**TEXTE FOURNI:**
====

Sensibiliser les adolescents et les jeunes participe à l’éducation à la citoyenneté. Au-delà de la question de l’alcool, cela permet de leur faire prendre conscience, que les publicités font appel à leurs émotions, afin que celles éprouvées soient plus fortes que la raison et poussent à la consommation d’alcool.

Ces marques créent des univers sensoriels, émotifs, pour une cible adolescente qu’elles savent encore immature émotionnellement (le cortex préfrontal n’est mature qu’à partir de 25 ans), qui n’est de fait pas encore équipée, comme c’est le cas pour un adulte, pour revenir à des réflexions et actions plus rationnelles.

La prévention un levier nécessaire, des actions officielles déployées

Les chiffres d’ESCAPAD 2022 de l’OFDT, mettent en relief la nécessité de mieux encadrer la prévention par une loi plus stricte. Rappelons en effet que selon cette enquête 80,6 % des jeunes de 17 ans ont déjà expérimenté l’alcool, 58,6 % en ont consommé dans le mois et 7,2 % ont une consommation régulière (10 fois dans le mois).

====

**DONNÉES EXTRAITES:**
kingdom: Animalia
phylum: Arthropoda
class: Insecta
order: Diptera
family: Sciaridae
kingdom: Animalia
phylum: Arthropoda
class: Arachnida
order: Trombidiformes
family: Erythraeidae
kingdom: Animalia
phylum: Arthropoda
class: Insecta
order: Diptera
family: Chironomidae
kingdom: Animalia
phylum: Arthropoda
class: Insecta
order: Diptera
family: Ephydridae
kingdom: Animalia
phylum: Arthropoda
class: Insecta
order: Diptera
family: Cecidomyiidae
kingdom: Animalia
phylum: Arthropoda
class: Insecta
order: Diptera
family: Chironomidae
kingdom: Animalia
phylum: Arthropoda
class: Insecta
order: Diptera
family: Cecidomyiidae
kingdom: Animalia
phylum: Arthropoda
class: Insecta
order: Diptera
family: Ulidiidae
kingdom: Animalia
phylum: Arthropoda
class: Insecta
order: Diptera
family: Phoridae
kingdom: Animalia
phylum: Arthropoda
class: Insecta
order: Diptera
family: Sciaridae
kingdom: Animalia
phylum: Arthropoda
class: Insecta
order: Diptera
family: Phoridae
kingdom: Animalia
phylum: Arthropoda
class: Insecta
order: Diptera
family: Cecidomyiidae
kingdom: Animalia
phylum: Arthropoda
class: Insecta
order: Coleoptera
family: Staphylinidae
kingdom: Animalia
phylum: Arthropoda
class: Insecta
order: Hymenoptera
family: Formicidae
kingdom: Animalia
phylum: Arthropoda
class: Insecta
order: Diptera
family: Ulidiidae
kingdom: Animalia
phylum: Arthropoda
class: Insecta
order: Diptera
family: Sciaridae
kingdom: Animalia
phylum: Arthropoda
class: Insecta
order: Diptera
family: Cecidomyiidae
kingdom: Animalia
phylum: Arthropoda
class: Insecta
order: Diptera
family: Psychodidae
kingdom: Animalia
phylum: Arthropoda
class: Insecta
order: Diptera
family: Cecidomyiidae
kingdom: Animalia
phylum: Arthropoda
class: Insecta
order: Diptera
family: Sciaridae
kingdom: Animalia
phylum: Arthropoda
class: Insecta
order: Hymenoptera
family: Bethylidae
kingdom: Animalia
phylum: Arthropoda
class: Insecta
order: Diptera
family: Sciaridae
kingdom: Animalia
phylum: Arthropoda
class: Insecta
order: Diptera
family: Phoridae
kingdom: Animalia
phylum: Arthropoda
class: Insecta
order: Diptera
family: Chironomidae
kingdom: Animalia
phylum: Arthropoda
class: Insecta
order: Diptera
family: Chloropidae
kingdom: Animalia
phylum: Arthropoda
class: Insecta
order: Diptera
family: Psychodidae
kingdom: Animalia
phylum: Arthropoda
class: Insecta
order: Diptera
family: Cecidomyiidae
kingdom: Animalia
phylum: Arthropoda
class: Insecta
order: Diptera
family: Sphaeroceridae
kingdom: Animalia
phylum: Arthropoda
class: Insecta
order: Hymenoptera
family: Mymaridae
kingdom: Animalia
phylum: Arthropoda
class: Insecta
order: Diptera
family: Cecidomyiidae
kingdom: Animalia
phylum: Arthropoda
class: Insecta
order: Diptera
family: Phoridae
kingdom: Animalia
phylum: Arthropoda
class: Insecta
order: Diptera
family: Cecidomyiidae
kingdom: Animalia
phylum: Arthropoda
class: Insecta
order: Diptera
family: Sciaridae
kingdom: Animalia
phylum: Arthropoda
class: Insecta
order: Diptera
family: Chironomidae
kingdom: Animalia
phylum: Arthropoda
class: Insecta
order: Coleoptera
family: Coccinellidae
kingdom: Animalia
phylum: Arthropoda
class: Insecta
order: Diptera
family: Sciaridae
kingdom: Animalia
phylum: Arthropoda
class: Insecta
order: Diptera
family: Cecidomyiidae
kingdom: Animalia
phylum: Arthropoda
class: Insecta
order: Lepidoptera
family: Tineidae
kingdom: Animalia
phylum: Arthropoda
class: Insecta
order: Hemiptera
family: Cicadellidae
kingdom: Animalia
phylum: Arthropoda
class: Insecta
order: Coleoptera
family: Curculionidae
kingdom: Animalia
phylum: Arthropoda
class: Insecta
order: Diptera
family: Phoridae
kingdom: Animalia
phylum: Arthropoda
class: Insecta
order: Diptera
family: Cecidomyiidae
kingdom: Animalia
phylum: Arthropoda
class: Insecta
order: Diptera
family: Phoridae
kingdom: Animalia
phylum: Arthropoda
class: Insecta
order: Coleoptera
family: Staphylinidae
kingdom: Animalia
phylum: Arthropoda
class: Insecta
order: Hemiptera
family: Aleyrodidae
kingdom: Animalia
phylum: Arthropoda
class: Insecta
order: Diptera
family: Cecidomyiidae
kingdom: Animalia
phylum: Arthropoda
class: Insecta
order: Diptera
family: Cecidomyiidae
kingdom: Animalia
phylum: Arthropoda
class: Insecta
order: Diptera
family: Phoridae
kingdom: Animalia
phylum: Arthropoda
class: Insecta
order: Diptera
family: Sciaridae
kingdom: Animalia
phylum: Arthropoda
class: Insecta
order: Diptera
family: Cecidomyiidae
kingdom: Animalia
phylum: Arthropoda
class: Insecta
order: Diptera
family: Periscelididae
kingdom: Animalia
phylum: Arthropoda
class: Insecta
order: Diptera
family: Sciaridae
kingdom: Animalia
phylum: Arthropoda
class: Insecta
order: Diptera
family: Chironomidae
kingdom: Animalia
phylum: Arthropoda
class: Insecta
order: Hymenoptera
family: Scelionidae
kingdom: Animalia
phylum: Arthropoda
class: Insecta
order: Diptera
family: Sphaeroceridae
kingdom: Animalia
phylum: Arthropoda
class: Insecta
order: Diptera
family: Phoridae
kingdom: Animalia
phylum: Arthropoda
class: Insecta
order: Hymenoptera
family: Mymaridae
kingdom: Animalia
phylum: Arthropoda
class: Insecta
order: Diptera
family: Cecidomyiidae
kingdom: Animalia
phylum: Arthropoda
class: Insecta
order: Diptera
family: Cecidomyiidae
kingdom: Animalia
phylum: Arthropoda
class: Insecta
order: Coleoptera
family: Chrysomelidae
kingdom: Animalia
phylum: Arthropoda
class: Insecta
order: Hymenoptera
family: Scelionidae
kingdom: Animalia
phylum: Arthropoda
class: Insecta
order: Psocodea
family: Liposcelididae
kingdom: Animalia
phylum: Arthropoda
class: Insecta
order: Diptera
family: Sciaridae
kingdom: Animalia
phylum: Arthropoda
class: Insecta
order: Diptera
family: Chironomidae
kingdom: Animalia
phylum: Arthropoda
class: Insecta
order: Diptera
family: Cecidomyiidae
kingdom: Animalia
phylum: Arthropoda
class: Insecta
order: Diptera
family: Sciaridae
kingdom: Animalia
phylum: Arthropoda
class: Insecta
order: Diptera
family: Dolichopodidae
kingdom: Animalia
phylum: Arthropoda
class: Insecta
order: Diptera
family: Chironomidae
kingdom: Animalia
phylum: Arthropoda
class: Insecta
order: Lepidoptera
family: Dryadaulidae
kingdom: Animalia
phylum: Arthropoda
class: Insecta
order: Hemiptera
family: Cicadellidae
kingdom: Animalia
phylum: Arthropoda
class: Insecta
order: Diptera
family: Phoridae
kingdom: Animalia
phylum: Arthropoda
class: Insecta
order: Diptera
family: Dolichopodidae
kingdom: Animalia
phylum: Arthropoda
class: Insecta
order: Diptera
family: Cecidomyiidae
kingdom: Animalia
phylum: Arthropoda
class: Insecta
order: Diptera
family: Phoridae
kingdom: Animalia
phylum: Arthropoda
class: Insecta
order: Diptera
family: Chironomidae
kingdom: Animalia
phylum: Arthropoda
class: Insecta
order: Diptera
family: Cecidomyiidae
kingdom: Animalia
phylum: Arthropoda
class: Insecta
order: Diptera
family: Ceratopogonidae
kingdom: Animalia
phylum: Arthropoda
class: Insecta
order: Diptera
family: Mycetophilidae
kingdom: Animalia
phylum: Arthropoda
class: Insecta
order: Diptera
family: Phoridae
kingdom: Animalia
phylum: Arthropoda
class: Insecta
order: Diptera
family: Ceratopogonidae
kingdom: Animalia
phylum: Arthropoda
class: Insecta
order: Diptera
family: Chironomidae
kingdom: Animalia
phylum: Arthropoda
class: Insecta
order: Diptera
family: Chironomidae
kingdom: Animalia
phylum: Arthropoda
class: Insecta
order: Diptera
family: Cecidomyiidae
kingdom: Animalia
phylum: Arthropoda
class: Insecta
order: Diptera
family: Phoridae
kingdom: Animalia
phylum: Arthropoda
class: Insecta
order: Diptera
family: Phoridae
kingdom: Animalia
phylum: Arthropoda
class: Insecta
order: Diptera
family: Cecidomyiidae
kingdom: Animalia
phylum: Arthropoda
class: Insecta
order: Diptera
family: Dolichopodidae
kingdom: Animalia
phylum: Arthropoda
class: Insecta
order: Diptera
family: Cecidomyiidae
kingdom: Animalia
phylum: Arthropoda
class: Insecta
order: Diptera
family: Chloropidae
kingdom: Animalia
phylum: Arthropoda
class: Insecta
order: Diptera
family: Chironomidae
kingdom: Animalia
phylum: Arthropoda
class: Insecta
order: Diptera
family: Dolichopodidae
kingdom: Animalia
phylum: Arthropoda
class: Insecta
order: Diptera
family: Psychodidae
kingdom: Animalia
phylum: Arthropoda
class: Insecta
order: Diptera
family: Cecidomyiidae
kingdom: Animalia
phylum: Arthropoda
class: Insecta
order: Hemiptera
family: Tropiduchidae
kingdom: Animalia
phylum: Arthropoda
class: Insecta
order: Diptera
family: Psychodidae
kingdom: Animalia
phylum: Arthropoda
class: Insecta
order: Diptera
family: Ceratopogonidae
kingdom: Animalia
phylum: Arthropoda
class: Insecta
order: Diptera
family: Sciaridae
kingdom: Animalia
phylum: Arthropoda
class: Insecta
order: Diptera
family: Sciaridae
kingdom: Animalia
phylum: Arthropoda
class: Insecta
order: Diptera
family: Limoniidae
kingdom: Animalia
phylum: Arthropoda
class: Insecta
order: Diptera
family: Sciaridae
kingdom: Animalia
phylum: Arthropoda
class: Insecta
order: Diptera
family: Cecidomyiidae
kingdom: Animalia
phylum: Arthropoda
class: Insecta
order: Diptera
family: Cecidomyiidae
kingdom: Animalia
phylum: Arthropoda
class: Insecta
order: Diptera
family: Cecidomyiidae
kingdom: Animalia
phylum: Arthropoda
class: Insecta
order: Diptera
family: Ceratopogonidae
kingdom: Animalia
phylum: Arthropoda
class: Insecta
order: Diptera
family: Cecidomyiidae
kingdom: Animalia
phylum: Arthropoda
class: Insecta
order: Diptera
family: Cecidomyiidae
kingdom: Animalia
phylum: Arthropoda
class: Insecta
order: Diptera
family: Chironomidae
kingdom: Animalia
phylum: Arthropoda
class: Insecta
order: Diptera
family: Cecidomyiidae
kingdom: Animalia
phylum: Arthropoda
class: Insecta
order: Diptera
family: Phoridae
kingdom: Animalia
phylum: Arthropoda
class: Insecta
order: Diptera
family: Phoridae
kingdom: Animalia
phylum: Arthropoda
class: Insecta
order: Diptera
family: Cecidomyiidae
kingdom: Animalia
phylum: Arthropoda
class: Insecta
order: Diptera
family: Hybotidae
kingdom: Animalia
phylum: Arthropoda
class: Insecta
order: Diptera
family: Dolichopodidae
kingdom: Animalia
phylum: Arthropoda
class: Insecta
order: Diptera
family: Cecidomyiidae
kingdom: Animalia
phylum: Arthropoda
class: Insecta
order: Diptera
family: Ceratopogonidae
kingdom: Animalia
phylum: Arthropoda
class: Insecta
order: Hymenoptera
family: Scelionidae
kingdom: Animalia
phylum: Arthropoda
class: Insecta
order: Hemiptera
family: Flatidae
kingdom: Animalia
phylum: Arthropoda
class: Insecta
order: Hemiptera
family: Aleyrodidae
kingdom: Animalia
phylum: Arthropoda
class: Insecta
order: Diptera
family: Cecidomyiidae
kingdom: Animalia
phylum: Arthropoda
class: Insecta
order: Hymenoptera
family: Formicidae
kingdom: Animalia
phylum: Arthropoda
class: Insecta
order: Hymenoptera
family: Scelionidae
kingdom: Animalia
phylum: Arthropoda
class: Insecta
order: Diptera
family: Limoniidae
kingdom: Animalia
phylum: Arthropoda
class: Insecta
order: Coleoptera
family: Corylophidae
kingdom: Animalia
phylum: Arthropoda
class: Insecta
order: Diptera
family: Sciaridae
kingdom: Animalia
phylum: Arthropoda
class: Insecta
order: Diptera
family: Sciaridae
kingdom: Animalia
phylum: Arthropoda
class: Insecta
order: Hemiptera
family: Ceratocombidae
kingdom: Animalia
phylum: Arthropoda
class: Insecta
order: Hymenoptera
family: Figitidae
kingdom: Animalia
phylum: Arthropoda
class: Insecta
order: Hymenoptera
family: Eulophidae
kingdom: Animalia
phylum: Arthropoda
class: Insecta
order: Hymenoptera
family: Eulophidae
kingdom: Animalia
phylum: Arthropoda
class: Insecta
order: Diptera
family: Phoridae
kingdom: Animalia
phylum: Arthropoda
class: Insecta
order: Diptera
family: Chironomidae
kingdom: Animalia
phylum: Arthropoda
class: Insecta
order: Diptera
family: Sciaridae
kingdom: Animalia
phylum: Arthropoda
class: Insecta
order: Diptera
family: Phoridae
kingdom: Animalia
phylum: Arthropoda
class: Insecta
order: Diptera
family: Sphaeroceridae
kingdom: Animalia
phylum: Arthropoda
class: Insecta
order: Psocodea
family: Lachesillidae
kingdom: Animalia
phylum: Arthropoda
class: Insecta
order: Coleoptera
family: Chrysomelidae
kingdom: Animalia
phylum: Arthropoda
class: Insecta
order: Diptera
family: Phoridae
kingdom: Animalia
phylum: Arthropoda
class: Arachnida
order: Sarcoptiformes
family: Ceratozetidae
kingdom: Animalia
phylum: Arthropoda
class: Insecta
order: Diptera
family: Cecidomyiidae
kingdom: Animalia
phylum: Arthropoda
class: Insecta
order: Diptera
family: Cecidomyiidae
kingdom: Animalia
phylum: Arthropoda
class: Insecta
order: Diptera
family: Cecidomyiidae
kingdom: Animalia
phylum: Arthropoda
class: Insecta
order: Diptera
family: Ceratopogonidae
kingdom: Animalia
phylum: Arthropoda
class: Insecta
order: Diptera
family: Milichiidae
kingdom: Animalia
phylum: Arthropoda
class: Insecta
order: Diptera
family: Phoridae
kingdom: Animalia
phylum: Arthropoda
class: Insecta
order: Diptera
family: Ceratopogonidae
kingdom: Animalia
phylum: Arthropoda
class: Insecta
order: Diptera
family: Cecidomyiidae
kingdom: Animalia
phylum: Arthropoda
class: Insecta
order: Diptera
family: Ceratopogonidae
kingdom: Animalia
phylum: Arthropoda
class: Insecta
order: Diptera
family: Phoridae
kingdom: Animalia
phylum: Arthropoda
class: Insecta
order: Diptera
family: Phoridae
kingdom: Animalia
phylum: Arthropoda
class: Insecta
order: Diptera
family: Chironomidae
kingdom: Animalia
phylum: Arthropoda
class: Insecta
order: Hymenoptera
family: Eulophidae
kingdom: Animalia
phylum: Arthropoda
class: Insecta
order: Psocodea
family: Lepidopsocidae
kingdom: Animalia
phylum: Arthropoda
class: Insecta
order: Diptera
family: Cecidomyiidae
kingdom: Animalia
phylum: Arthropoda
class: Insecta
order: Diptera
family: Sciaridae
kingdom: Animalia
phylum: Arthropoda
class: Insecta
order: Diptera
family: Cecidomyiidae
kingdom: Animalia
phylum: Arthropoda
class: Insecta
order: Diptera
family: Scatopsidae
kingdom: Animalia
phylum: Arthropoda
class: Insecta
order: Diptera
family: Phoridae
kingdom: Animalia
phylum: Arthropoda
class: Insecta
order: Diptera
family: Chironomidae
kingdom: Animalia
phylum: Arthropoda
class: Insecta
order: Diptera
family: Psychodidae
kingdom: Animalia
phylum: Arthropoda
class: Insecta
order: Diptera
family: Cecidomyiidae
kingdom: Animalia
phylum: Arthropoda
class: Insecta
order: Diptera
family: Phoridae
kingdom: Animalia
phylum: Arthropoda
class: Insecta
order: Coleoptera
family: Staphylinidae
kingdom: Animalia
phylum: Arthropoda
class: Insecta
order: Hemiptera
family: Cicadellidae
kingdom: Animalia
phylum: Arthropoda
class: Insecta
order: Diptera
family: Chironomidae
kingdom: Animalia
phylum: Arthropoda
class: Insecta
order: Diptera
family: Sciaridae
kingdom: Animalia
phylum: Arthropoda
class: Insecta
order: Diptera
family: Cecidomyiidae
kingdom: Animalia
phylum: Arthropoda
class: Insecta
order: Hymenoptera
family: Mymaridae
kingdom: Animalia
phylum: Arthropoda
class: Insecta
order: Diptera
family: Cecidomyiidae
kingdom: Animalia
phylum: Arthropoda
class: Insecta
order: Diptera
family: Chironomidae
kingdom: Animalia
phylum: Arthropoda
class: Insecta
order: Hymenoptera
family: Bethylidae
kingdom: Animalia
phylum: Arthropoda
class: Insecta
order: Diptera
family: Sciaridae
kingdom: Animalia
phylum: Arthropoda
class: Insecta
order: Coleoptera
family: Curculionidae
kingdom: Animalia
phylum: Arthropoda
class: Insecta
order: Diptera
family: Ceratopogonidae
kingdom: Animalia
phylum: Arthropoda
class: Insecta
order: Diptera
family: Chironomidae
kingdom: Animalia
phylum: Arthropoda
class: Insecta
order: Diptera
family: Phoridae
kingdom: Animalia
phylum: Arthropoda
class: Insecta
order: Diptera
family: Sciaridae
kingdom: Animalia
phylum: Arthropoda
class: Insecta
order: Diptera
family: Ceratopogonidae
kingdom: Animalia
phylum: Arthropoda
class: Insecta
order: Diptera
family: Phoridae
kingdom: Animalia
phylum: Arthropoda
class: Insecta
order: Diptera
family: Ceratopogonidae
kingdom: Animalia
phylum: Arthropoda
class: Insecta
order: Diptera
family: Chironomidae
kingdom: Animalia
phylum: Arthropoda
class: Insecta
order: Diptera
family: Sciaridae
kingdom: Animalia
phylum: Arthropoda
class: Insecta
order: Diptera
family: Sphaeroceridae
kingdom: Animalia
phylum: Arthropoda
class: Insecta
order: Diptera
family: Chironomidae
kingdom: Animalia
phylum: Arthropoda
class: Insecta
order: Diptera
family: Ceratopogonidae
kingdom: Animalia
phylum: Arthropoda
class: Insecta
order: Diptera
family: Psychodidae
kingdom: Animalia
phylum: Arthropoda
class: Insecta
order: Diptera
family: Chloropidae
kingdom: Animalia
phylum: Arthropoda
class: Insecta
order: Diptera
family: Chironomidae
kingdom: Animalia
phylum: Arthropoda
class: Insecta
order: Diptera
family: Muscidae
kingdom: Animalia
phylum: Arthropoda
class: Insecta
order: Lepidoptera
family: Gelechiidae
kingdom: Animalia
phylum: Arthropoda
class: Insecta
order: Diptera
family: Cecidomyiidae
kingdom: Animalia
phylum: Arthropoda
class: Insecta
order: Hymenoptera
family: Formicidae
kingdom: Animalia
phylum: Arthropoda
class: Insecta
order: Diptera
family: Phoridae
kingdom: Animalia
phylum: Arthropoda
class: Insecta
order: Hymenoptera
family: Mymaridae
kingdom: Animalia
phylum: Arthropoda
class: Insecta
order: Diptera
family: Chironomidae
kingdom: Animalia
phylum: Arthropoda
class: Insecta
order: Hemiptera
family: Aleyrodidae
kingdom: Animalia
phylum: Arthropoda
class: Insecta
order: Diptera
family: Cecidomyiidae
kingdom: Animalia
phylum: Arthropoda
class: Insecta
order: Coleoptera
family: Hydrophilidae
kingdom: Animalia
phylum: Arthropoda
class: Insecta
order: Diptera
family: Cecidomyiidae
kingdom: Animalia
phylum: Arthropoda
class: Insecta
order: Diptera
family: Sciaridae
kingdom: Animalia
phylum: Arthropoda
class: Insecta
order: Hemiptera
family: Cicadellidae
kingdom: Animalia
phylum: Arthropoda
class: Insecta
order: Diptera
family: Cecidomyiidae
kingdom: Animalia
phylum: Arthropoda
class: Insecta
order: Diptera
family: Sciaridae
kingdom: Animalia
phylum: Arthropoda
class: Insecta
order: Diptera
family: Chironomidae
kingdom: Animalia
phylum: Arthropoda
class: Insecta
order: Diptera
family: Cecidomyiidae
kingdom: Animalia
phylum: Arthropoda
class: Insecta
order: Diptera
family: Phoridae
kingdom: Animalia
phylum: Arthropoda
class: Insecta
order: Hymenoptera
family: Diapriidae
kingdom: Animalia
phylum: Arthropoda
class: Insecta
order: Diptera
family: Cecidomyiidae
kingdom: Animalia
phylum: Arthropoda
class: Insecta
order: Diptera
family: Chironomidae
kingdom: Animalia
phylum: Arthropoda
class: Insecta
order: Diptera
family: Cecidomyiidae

====

Pouvez-vous réécrire sous forme de liste le paragraphe du texte fourni qui commence par « Les chiffres d'ESCAPAD 2022 », en conservant ses faits principaux ?

- L'enquête ESCAPAD 2022 de l'OFDT montre qu'il faut mieux encadrer la prévention par une loi plus stricte.
- 80,6 % des jeunes de 17 ans ont déjà expérimenté l'alcool.
- 58,6 % en ont consommé dans le mois.
- 7,2 % en ont une consommation régulière (10 fois dans le mois).